# [Text passage]
# Testing home network security setup



## Hansen (Jan 1, 2006)

Are there any safe applications that test how well you have setup your home network security?

Thanks


----------



## Ken S (Feb 13, 2007)

Hansen said:


> Are there any safe applications that test how well you have setup your home network security?
> 
> Thanks


Here's a place to start, but remember there are many ways to get into a network.

https://www.grc.com/x/ne.dll?bh0bkyd2


----------



## HIPAR (May 15, 2005)

Hansen said:


> Are there any safe applications that test how well you have setup your home network security?
> 
> Thanks


 If you are using wireless you can also view

http://www.smallnetbuilder.com/content/view/30278/98/

for some insight into cracking WiFi security.

--- CHAS


----------



## Hansen (Jan 1, 2006)

Thanks guys. Good suggestions and information in those links.


----------



## Grentz (Jan 10, 2007)

Some port scans you can run from internet sites:
http://www.hackerwatch.org/probe/
http://www.auditmypc.com/firewall-test.asp
http://www.securitymetrics.com/portscan.adp

Note that having something open is not always bad, just make sure you know what it is


----------



## Ken S (Feb 13, 2007)

As for WiFi...figure it this way...anyone that wants to is going to be able to hack in. It's way too easy no matter what encryption you're running. But...that also means they're within signal range.


----------



## Grentz (Jan 10, 2007)

Ken S said:


> As for WiFi...figure it this way...anyone that wants to is going to be able to hack in. It's way too easy no matter what encryption you're running. But...that also means they're within signal range.

# [Exercise instructions]
Answer these questions using the forum thread on testing home network security:
(a) What can HIPAR's link give some insight into?
(b) According to Grentz, what should you make sure of when a port scan shows something open?
(c) Ken S says anyone who wants to can hack into WiFi. What does he say that also means about them?

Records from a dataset
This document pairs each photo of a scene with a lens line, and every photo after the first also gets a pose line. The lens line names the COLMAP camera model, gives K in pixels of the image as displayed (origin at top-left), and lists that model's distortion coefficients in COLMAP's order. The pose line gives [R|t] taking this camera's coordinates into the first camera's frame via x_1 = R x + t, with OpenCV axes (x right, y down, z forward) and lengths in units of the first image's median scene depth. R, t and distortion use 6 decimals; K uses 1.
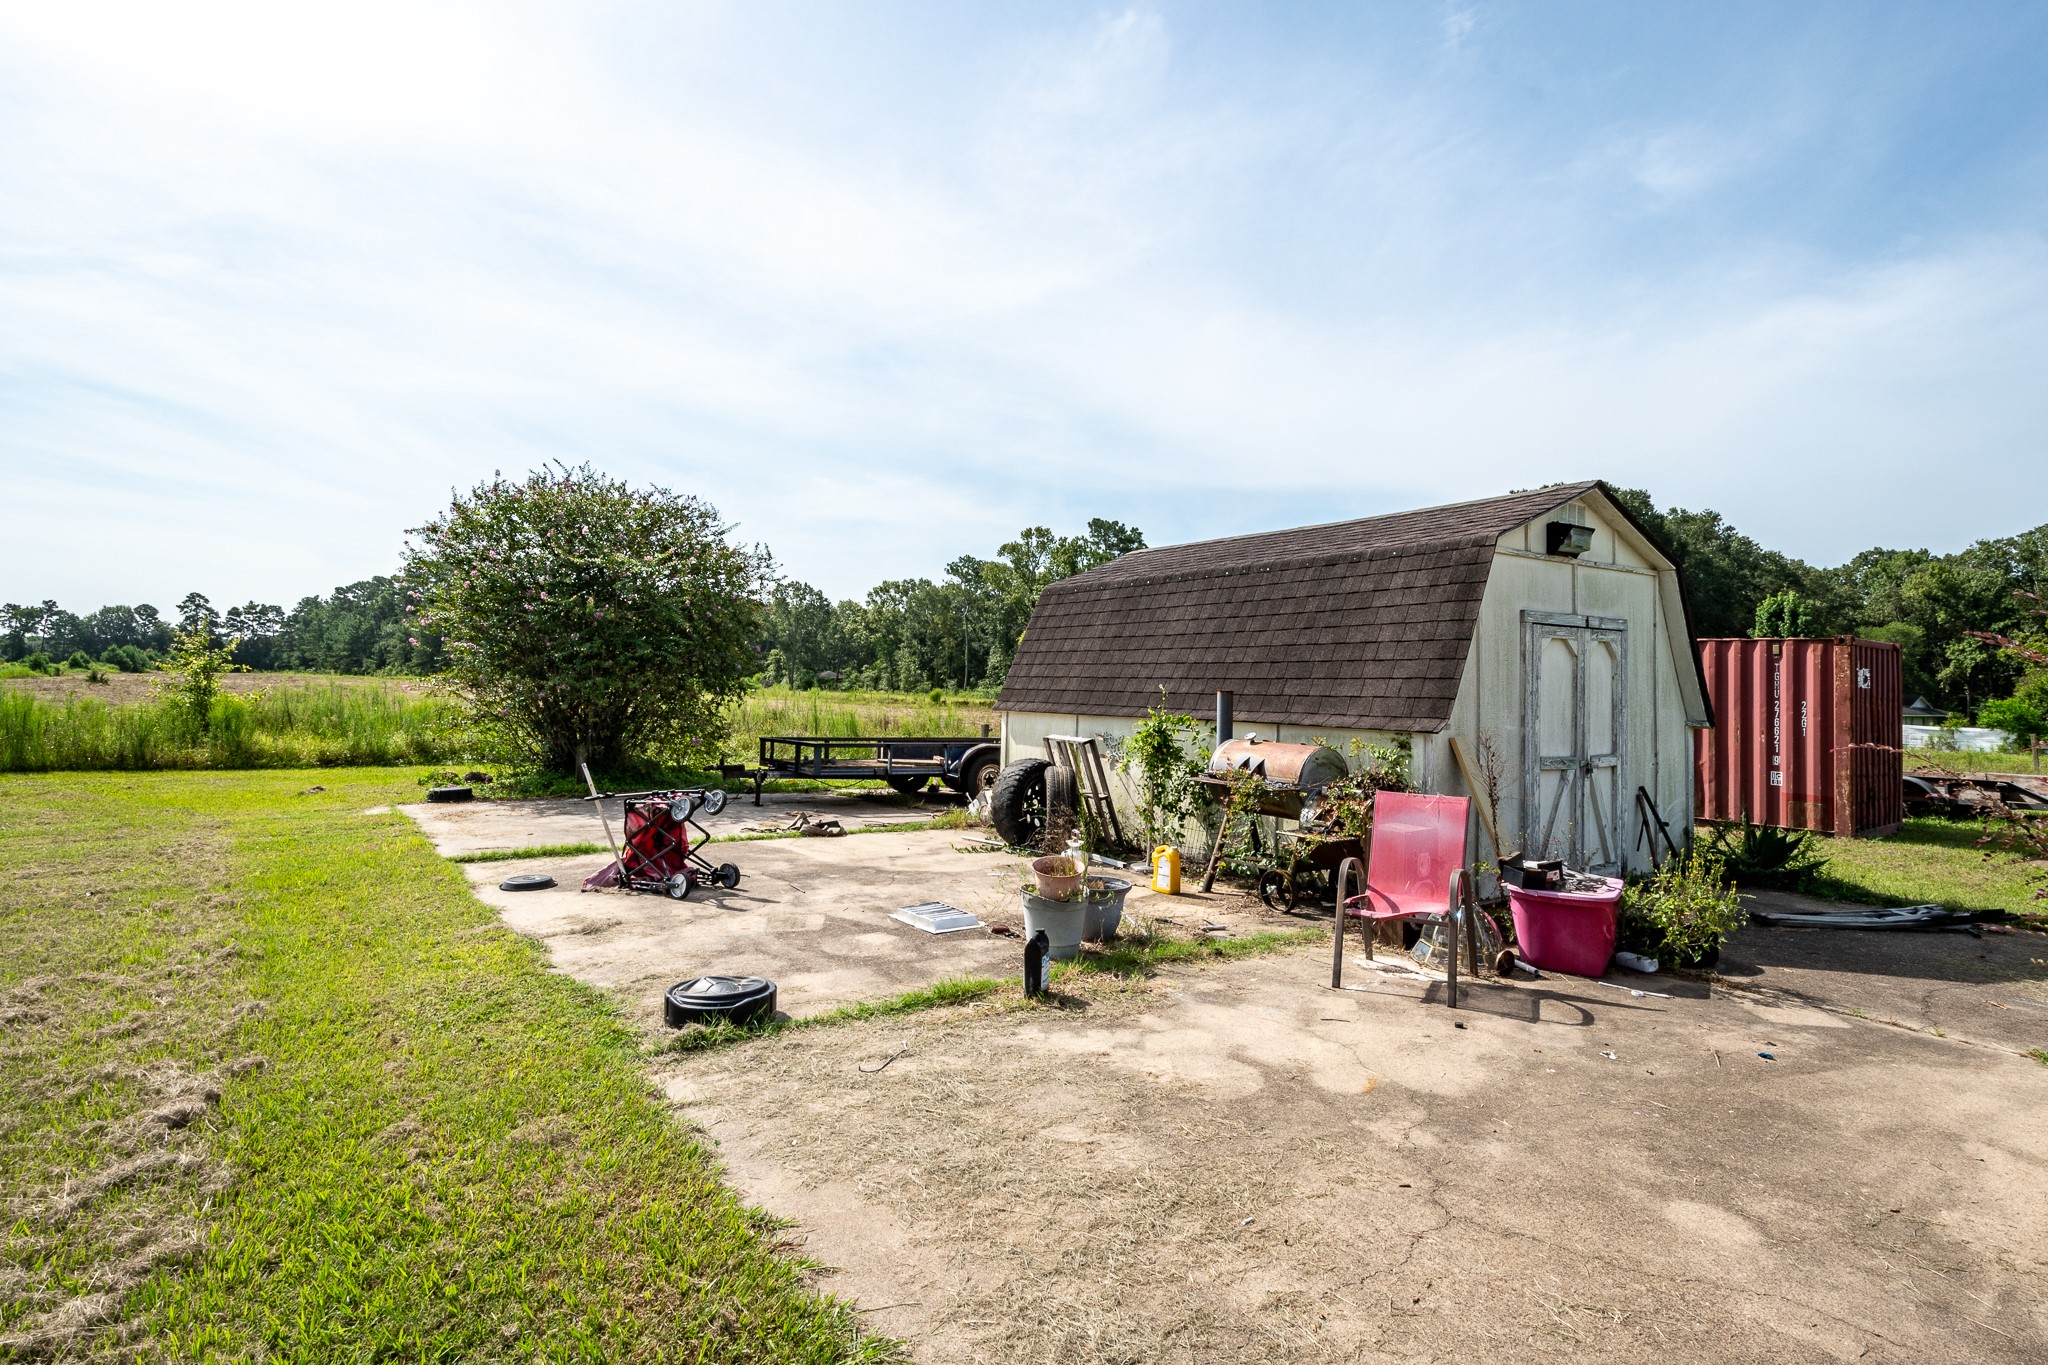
lens RADIAL K [[1027.1, 0, 997.0], [0, 1027.1, 631.5], [0, 0, 1]] dist [0.002189, -0.004720]
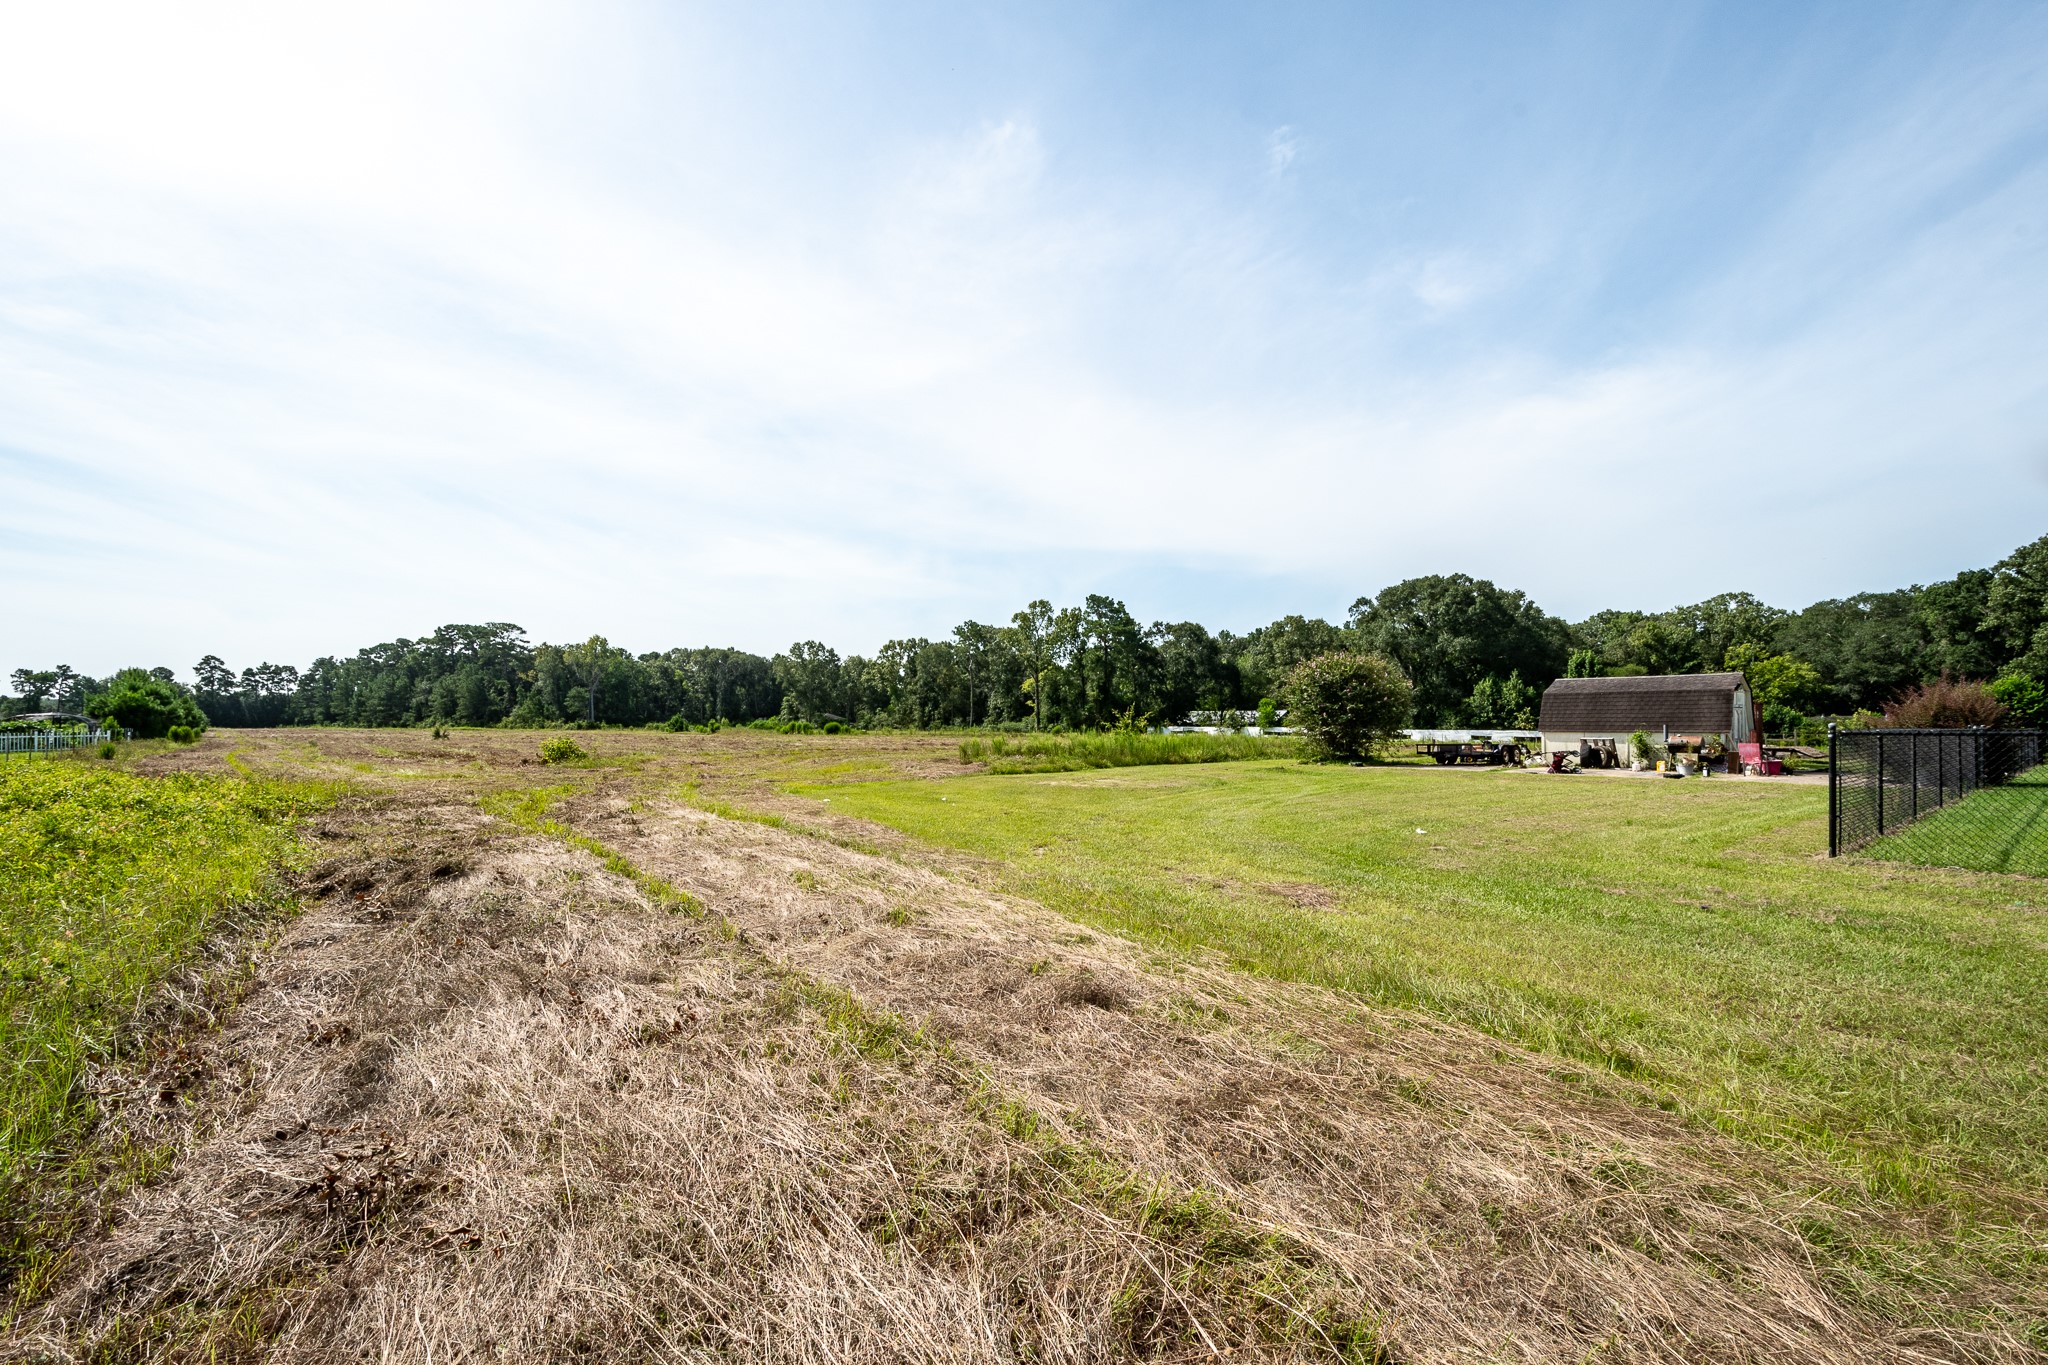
lens RADIAL K [[896.8, 0, 1014.6], [0, 896.8, 738.1], [0, 0, 1]] dist [0.009266, -0.000565]
pose [[0.988195, -0.029687, 0.150298, -0.096767], [0.018591, 0.997033, 0.074700, -0.006793], [-0.152069, -0.071024, 0.985815, -0.077965]]
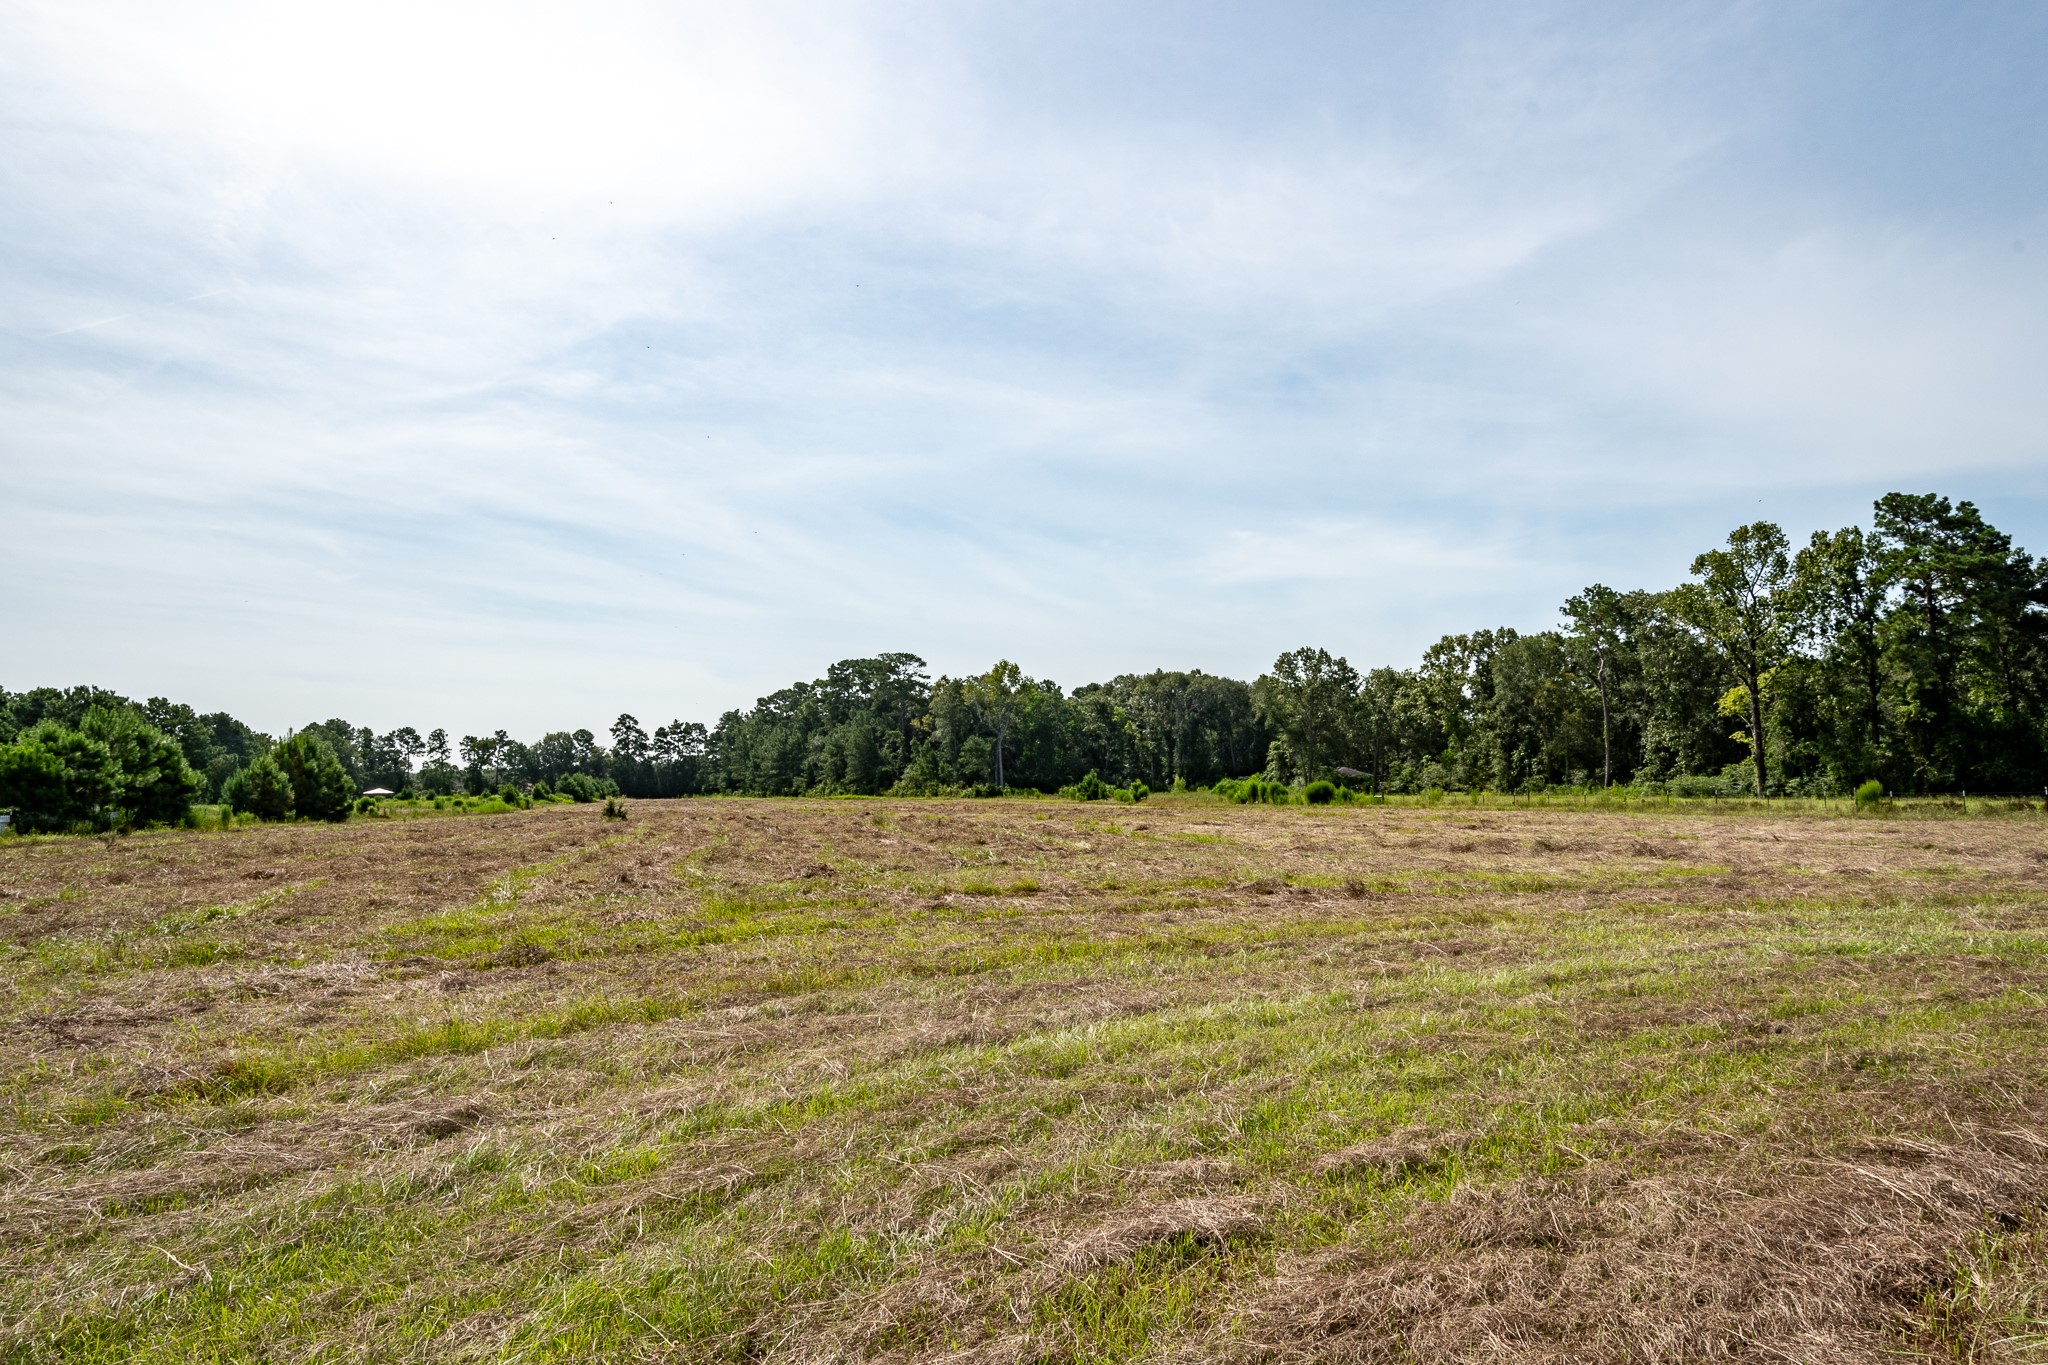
lens RADIAL K [[1234.9, 0, 1005.1], [0, 1234.9, 726.5], [0, 0, 1]] dist [0.007535, -0.005607]
pose [[0.938314, -0.056012, -0.341218, -0.080749], [0.056749, 0.998358, -0.007829, 0.001904], [0.341096, -0.012018, 0.939952, 0.067361]]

# [Solution]
(a) Cracking WiFi security.
(b) That you know what it is.
(c) They are within signal range.